Sobi® has announced that the U.S. Food and Drug Administration (FDA) has approved Gamifant® (emapalumab-lzsg) for adult and pediatric patients (newborn and older) suffering from hemophagocytic lymphohistiocytosis (HLH)/macrophage activation syndrome (MAS) associated with Still’s disease, including systemic Juvenile Idiopathic Arthritis (sJIA). This approval specifically targets patients who have shown an inadequate response or intolerance to glucocorticoids, or who experience recurrent MAS.

This marks a significant milestone as Gamifant becomes the first FDA-approved treatment specifically for MAS in Still's disease. Sobi understands the urgency in managing MAS to improve patient outcomes, and with this approval, the company anticipates a positive impact for patients affected by MAS in Still's Disease. Gamifant is already an established therapy for primary HLH, and this expanded approval further solidifies its role in addressing critical unmet medical needs.

The FDA's decision is supported by a pooled analysis of data from two pivotal studies, the Phase 3 study (NCT05001737) and NI-0501-06 (NCT03311854). The results demonstrated compelling efficacy, with 54% of patients (21 out of 39) achieving a complete response by Week 8. Furthermore, 82% of patients (32 out of 39) achieved clinical MAS remission (VAS ≤1 cm) by Week 8. The safety and tolerability profile of Gamifant remained consistent with previous clinical studies. The most common adverse events observed in patients with HLH/MAS in Still’s disease (occurring in ≥20% of patients) included viral infections, such as cytomegalovirus infection or reactivation, and rash.

MAS in Still’s disease is a serious, potentially life-threatening complication characterized by severe hyperinflammation and potential multi-organ failure.
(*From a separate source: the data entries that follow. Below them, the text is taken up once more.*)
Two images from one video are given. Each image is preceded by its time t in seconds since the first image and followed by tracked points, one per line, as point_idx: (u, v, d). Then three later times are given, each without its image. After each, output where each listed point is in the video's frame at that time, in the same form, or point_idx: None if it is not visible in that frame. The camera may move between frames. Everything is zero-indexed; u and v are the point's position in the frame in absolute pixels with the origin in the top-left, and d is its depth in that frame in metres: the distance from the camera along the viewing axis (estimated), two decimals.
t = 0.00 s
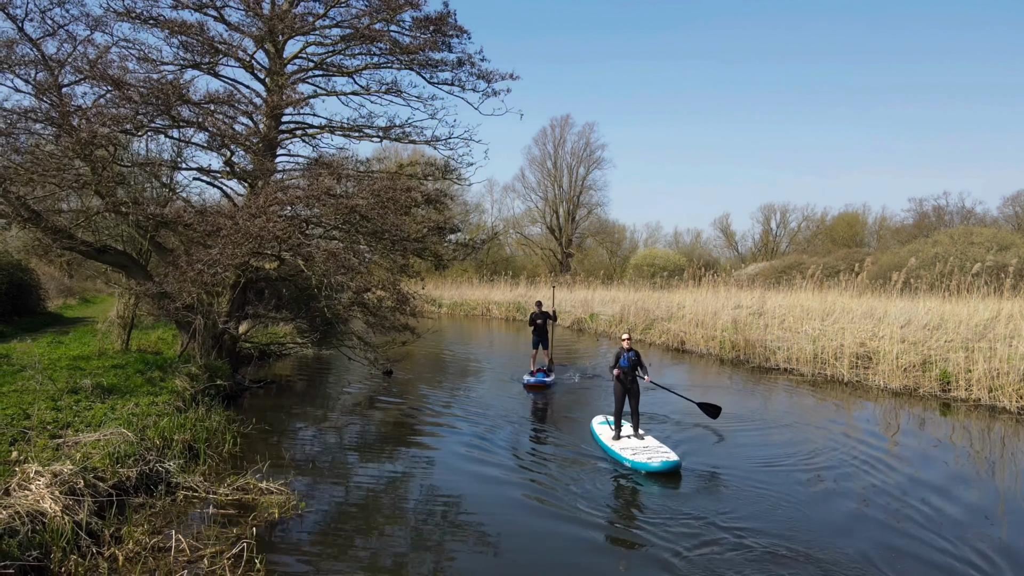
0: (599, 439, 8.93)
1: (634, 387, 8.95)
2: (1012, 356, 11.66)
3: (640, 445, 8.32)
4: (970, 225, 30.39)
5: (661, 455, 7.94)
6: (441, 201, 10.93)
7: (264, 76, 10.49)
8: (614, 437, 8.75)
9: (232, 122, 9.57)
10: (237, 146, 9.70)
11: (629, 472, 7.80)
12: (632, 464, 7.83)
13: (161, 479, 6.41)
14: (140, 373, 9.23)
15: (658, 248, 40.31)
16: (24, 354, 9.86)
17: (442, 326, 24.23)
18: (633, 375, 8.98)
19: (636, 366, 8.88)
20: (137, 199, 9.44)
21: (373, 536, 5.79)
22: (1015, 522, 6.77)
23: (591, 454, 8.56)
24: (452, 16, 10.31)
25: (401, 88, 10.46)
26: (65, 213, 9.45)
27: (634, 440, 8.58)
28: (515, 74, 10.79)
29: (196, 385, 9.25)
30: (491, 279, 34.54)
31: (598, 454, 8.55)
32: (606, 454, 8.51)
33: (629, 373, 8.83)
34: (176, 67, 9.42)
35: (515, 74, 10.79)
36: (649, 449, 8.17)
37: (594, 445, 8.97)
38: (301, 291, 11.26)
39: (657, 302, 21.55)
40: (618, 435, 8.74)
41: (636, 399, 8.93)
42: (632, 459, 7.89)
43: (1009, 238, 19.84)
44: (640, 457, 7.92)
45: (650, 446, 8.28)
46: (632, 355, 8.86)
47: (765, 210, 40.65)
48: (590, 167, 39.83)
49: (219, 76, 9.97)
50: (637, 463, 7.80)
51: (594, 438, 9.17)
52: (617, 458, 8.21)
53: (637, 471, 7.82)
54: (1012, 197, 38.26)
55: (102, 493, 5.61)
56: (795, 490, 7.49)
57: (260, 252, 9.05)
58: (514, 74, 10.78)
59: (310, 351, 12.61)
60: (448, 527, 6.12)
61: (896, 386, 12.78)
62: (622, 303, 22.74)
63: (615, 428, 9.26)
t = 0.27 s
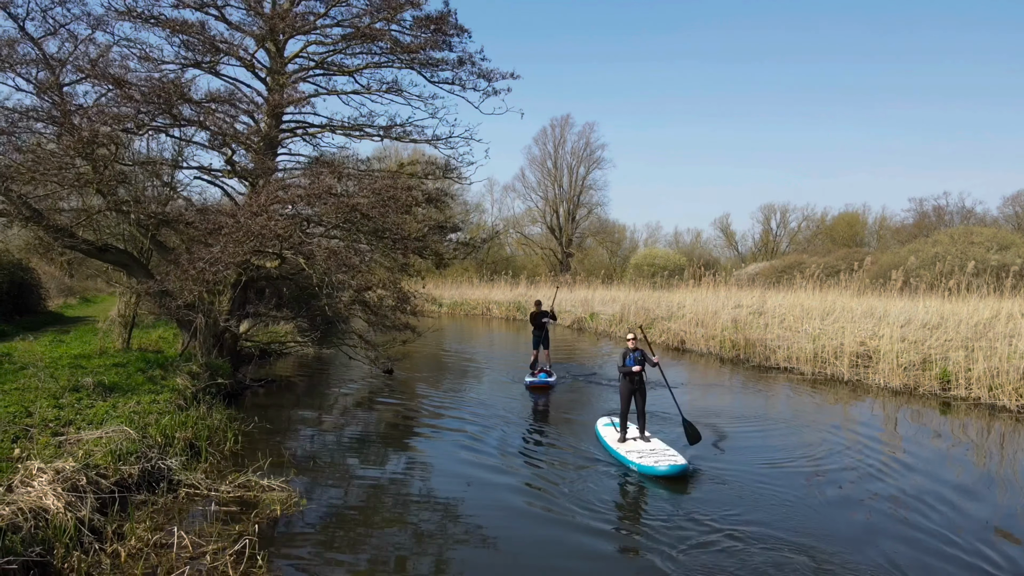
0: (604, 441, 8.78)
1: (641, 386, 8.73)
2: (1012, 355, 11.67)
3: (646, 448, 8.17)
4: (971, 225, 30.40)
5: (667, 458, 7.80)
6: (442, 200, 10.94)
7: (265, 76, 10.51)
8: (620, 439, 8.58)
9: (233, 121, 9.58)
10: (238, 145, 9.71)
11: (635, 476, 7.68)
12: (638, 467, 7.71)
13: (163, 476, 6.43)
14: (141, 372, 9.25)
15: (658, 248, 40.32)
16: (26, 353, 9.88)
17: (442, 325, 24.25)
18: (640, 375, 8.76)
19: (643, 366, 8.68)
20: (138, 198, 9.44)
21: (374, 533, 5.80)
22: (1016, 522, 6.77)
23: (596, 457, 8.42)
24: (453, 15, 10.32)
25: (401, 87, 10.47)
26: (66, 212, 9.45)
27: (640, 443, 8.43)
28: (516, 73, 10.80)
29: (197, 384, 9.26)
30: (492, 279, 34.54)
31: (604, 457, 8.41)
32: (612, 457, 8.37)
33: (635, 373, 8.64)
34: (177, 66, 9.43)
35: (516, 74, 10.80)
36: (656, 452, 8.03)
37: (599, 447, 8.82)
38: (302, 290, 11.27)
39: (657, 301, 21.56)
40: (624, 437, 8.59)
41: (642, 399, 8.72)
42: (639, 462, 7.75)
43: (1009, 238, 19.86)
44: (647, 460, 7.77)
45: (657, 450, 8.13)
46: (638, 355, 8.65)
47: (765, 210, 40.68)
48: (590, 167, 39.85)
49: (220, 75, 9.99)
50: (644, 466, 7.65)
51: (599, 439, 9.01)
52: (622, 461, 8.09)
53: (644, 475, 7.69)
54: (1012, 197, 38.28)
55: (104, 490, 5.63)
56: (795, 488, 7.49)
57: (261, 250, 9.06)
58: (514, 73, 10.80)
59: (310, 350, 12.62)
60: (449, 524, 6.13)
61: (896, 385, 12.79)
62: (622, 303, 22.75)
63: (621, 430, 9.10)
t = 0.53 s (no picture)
0: (610, 443, 8.66)
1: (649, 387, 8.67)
2: (1013, 354, 11.67)
3: (653, 452, 8.05)
4: (970, 224, 30.41)
5: (674, 461, 7.67)
6: (443, 198, 10.94)
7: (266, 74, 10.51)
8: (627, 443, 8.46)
9: (234, 119, 9.58)
10: (239, 143, 9.71)
11: (640, 479, 7.55)
12: (644, 470, 7.58)
13: (164, 474, 6.44)
14: (141, 370, 9.26)
15: (658, 248, 40.32)
16: (27, 351, 9.88)
17: (442, 325, 24.25)
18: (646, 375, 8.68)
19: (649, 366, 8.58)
20: (139, 196, 9.44)
21: (375, 531, 5.82)
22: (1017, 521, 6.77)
23: (602, 459, 8.30)
24: (453, 14, 10.31)
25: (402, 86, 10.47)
26: (66, 211, 9.45)
27: (646, 446, 8.32)
28: (516, 71, 10.80)
29: (198, 382, 9.26)
30: (492, 279, 34.55)
31: (609, 459, 8.30)
32: (618, 459, 8.25)
33: (642, 372, 8.53)
34: (178, 65, 9.43)
35: (516, 72, 10.80)
36: (662, 455, 7.91)
37: (604, 449, 8.70)
38: (302, 289, 11.28)
39: (657, 301, 21.57)
40: (630, 440, 8.47)
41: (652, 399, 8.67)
42: (645, 465, 7.63)
43: (1010, 238, 19.86)
44: (653, 464, 7.64)
45: (664, 453, 8.00)
46: (646, 354, 8.53)
47: (765, 210, 40.70)
48: (590, 167, 39.85)
49: (221, 73, 9.99)
50: (651, 470, 7.53)
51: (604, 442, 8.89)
52: (628, 464, 7.96)
53: (650, 479, 7.56)
54: (1012, 196, 38.28)
55: (105, 487, 5.63)
56: (796, 488, 7.48)
57: (262, 249, 9.05)
58: (514, 72, 10.79)
59: (310, 349, 12.62)
60: (450, 523, 6.14)
61: (896, 384, 12.80)
62: (622, 302, 22.76)
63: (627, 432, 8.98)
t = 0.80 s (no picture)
0: (616, 447, 8.44)
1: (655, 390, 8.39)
2: (1013, 353, 11.67)
3: (661, 456, 7.82)
4: (970, 224, 30.40)
5: (683, 466, 7.46)
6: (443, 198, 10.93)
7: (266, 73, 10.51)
8: (633, 446, 8.23)
9: (234, 118, 9.57)
10: (239, 142, 9.70)
11: (648, 484, 7.34)
12: (651, 474, 7.37)
13: (165, 472, 6.44)
14: (142, 369, 9.25)
15: (658, 248, 40.31)
16: (27, 350, 9.88)
17: (442, 325, 24.25)
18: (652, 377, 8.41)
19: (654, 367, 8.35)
20: (139, 195, 9.44)
21: (376, 529, 5.81)
22: (1017, 519, 6.76)
23: (608, 463, 8.09)
24: (454, 13, 10.31)
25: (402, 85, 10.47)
26: (67, 210, 9.44)
27: (653, 449, 8.10)
28: (516, 70, 10.79)
29: (198, 381, 9.26)
30: (492, 279, 34.55)
31: (615, 463, 8.09)
32: (624, 463, 8.04)
33: (648, 373, 8.35)
34: (178, 64, 9.43)
35: (516, 71, 10.79)
36: (671, 459, 7.69)
37: (609, 453, 8.49)
38: (302, 288, 11.27)
39: (657, 301, 21.57)
40: (636, 443, 8.25)
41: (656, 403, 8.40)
42: (652, 470, 7.40)
43: (1010, 237, 19.85)
44: (661, 468, 7.43)
45: (672, 458, 7.76)
46: (652, 355, 8.37)
47: (765, 210, 40.70)
48: (590, 167, 39.84)
49: (221, 73, 9.99)
50: (658, 475, 7.30)
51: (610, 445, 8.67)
52: (635, 468, 7.75)
53: (657, 483, 7.34)
54: (1012, 196, 38.27)
55: (106, 485, 5.62)
56: (796, 486, 7.47)
57: (263, 247, 9.03)
58: (515, 71, 10.79)
59: (311, 348, 12.61)
60: (451, 522, 6.13)
61: (897, 383, 12.80)
62: (623, 302, 22.76)
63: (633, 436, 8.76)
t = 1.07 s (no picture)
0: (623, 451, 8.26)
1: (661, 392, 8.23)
2: (1014, 353, 11.67)
3: (670, 460, 7.65)
4: (970, 224, 30.40)
5: (694, 471, 7.28)
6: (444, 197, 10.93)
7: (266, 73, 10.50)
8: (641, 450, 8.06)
9: (235, 117, 9.56)
10: (240, 142, 9.69)
11: (658, 491, 7.17)
12: (662, 481, 7.20)
13: (166, 471, 6.43)
14: (142, 368, 9.25)
15: (658, 248, 40.31)
16: (27, 349, 9.88)
17: (443, 325, 24.25)
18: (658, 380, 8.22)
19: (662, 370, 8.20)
20: (139, 195, 9.43)
21: (376, 529, 5.81)
22: (1018, 519, 6.75)
23: (615, 468, 7.92)
24: (454, 12, 10.30)
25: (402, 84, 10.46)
26: (67, 209, 9.43)
27: (662, 454, 7.91)
28: (517, 70, 10.78)
29: (199, 380, 9.25)
30: (492, 279, 34.55)
31: (623, 468, 7.91)
32: (631, 468, 7.87)
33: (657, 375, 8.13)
34: (179, 63, 9.42)
35: (517, 71, 10.79)
36: (681, 464, 7.51)
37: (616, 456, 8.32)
38: (303, 288, 11.26)
39: (657, 300, 21.57)
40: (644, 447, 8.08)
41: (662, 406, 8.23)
42: (663, 477, 7.23)
43: (1010, 237, 19.85)
44: (671, 475, 7.25)
45: (682, 462, 7.59)
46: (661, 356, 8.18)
47: (765, 210, 40.70)
48: (590, 167, 39.83)
49: (221, 72, 9.98)
50: (671, 482, 7.12)
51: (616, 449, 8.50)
52: (644, 473, 7.57)
53: (669, 490, 7.17)
54: (1011, 196, 38.26)
55: (107, 484, 5.62)
56: (797, 486, 7.46)
57: (263, 247, 9.03)
58: (515, 70, 10.78)
59: (311, 348, 12.61)
60: (452, 522, 6.13)
61: (897, 383, 12.80)
62: (623, 302, 22.76)
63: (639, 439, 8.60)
A significant unmet medical need exists for both adult and pediatric patients with MAS. The availability of Gamifant provides a new therapeutic option to help control hyperinflammation and reduce reliance on high-dose glucocorticoids.

MAS is a severe complication of rheumatic diseases, most frequently observed in Still’s disease, which encompasses systemic juvenile idiopathic arthritis (sJIA) and adult-onset Still's disease. It is classified as a secondary form of hemophagocytic lymphohistiocytosis (HLH). HLH/MAS is a rare systemic disorder driven by uncontrolled interferon gamma (IFNγ) hyperinflammation, leading to symptoms such as persistent high fever, elevated ferritin, cytopenias, coagulopathies, and hepatosplenomegaly. Without effective treatment, MAS can progress to multiple organ failure and be fatal.

Gamifant (emapalumab-lzsg) is a monoclonal antibody that specifically targets and neutralizes interferon gamma (IFNγ). By blocking IFNγ, Gamifant counteracts the uncontrolled hyperinflammation characteristic of MAS. It is administered via intravenous infusion over one hour. Gamifant had previously been approved in the U.S. for the treatment of adult and pediatric patients with primary HLH who have refractory, recurrent, or progressive disease, or intolerance to conventional HLH therapy. This new approval expands its indications to address the critical needs of patients with MAS in Still's disease.

Sobi, the global biopharma company behind Gamifant, is dedicated to unlocking breakthrough innovations to transform the lives of individuals living with rare diseases.